## Work to be completed
Identify each line in the rows below that contains the word "production" and copy those lines in full.

········

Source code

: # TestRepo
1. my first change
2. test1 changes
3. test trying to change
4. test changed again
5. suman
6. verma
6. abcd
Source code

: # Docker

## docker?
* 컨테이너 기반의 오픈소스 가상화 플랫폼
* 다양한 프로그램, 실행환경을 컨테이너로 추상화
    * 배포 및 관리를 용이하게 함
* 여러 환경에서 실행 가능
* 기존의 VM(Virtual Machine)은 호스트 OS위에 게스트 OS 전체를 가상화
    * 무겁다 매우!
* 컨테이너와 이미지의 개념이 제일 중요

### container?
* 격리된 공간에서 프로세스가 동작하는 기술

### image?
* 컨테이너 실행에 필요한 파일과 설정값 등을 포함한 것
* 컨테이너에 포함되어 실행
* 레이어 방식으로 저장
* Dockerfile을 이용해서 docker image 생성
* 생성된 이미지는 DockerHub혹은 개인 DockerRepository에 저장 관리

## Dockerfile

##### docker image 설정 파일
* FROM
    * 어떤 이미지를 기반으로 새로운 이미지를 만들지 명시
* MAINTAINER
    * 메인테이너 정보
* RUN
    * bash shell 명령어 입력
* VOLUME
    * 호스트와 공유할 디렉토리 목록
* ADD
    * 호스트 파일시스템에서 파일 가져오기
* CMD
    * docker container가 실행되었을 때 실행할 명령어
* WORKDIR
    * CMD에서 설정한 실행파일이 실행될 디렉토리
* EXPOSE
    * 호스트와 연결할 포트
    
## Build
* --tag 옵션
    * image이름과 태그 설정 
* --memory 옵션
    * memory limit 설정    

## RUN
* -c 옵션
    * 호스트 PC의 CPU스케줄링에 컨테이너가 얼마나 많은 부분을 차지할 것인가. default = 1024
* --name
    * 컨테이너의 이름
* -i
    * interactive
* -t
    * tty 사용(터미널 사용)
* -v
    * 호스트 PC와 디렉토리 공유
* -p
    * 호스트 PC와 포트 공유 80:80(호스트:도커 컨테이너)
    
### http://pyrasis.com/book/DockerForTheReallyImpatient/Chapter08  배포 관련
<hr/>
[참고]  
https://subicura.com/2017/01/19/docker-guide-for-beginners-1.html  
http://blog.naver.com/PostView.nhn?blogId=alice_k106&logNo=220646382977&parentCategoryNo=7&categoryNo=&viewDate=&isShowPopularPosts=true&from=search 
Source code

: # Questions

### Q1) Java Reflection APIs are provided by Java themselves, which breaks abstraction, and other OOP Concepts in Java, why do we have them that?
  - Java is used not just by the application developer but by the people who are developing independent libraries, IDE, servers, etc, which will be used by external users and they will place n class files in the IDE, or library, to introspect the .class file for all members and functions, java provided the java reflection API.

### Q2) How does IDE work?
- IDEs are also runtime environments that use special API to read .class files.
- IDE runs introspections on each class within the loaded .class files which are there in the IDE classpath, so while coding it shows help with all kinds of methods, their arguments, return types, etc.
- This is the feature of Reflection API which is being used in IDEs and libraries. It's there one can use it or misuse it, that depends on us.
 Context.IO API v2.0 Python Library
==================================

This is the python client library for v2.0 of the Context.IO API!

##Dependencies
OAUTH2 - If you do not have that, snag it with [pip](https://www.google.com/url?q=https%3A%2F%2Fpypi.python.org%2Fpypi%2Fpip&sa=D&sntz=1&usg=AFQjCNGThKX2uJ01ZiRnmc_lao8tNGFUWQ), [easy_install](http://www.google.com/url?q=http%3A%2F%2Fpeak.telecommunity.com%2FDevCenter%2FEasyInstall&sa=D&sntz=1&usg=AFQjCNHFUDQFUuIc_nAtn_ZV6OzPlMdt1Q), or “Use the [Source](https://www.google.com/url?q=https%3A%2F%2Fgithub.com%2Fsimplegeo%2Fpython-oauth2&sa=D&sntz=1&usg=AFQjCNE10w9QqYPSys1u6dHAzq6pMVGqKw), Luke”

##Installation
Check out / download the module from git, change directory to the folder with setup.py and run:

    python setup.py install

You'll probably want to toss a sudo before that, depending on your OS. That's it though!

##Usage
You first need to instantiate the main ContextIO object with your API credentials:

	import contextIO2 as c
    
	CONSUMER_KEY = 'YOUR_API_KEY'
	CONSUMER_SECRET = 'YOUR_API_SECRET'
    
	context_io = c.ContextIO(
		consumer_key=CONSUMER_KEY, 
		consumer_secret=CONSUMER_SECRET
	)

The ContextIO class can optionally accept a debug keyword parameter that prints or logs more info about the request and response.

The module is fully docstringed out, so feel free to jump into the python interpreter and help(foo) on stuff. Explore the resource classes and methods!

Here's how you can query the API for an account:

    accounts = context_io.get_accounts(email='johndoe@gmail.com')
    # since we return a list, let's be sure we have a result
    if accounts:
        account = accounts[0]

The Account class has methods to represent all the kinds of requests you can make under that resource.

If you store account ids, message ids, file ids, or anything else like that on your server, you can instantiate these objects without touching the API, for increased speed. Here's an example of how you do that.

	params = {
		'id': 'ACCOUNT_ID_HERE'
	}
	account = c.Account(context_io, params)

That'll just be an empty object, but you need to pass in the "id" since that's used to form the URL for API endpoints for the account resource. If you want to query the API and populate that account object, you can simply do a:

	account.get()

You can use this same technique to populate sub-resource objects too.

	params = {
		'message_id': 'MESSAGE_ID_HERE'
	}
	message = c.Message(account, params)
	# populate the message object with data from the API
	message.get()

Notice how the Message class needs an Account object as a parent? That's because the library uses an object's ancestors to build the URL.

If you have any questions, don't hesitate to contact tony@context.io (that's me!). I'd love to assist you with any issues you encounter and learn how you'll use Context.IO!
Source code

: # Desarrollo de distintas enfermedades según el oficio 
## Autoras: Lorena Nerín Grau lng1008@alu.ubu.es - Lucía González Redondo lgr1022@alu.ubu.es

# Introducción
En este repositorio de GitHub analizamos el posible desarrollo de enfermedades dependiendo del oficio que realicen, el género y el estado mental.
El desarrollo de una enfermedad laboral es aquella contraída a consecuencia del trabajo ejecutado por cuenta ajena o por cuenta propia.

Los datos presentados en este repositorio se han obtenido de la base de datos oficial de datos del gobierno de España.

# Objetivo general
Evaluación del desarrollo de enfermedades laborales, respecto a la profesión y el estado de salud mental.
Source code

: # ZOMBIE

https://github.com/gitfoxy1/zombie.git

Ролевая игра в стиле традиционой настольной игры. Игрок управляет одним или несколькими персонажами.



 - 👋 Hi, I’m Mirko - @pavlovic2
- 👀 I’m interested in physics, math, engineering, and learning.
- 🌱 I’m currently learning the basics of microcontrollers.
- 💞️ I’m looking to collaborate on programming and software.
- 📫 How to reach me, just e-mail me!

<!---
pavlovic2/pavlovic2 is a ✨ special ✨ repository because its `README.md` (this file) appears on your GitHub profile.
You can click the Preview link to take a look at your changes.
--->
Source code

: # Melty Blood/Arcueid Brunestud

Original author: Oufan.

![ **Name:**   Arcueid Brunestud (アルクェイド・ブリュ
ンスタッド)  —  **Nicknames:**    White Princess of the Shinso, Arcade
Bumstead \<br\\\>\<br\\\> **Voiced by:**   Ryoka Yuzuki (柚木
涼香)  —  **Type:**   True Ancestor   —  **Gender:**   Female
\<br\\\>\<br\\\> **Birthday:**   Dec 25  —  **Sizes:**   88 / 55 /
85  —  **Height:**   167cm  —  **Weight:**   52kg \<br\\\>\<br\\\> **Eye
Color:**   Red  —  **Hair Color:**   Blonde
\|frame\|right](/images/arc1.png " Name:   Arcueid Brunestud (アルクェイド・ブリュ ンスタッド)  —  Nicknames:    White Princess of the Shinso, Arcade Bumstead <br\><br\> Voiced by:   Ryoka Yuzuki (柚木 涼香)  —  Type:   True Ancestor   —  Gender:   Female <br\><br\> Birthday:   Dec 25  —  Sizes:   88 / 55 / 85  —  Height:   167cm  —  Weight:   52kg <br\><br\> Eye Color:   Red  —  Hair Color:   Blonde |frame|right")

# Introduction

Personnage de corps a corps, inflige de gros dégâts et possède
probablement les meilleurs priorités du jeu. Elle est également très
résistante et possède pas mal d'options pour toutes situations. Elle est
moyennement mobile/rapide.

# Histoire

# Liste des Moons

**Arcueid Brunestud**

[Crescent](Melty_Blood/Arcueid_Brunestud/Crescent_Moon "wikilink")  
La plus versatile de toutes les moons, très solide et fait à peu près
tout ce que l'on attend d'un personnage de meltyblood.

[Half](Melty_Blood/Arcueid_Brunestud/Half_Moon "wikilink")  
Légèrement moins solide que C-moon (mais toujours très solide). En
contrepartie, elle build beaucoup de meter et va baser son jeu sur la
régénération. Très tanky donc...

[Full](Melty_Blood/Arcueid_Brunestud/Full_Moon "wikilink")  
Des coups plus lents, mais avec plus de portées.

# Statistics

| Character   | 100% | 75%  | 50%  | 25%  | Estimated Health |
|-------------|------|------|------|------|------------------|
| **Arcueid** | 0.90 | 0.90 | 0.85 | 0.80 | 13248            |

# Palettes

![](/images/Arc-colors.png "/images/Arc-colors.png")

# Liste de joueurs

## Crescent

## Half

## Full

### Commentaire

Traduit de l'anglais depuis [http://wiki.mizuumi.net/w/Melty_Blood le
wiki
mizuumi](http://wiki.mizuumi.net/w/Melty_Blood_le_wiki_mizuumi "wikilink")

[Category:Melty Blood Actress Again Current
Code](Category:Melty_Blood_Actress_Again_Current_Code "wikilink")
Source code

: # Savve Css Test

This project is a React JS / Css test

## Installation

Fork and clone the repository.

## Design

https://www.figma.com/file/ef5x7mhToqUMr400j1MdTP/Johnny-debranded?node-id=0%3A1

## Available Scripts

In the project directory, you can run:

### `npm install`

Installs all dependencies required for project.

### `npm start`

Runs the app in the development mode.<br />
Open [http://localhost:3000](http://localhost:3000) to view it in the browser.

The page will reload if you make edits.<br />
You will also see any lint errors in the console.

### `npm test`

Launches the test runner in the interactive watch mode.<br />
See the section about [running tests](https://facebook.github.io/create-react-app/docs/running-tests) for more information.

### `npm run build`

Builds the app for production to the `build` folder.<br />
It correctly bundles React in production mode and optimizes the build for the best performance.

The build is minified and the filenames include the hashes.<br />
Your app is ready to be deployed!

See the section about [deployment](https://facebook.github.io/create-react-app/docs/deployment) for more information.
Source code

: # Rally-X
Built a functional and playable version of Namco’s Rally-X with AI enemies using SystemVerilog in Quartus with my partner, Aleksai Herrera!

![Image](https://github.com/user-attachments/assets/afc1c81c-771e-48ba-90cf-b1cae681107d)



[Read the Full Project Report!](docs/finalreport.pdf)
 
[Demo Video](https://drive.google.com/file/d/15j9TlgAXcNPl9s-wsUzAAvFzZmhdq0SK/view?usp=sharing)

········

## Response area
Builds the app for production to the `build` folder.<br />
It correctly bundles React in production mode and optimizes the build for the best performance.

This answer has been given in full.